Wiosną między słupkami bramki Stali stanie Marcin Mańka, ostatnio piłkarz Jagiellonii Białystok. 32-letni golkiper długo zmagał się z kontuzją, a po powrocie do zdrowia trenował indywidualnie w rodzinnym Lublinie.
Na tym nie skończą się roszady personalne w poniatowskim zespole. - Szukamy również przynajmniej dwóch ludzi do środka pola. Zdecydowanie wzmocnienia wymaga atak.
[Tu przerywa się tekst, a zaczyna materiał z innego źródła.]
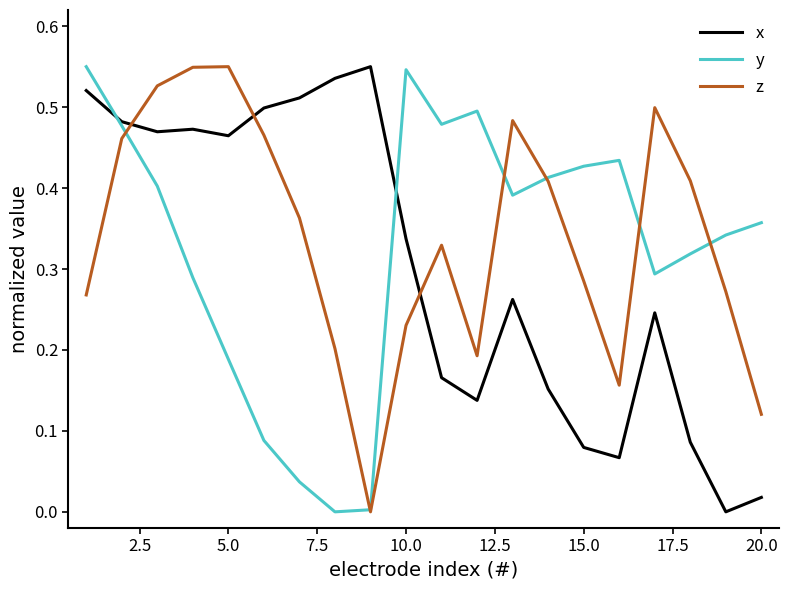

True or false: x and z intersect in this chart.

True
Zapewne niektórzy piłkarze pojawią się w Stali rzutem na taśmę. Mamy trochę czasu. Liczę, że powodzenie przyniosą moje niedawne rozmowy z klubami z wyższej ligi, wtedy trafiliby do nas młodzi piłkarze - w rozmowie z Dziennikiem Wschodnim przekonuje prezes Andrzej Makolągwa.
W kontekście wzmocnienia Stali pojawiło się również nazwisko 23-letniego pomocnika Damiana Farotimi, lecz sam zainteresowany rozwiewa wszelkie wątpliwości w tej kwestii. - Rzeczywiście byłem w Poniatowej i rozmawiałem z trenerem Komorem. Czy będę występował wiosną w Stali? Na razie nie rozważam takiej możliwości. Trenuję z Avią. Planuję podjęcie pracy w Lublinie i ze Świdnika miałbym zdecydowanie bliżej, chyba że Stal złożyłaby mi świetną propozycję - wyjaśnia Farotimi.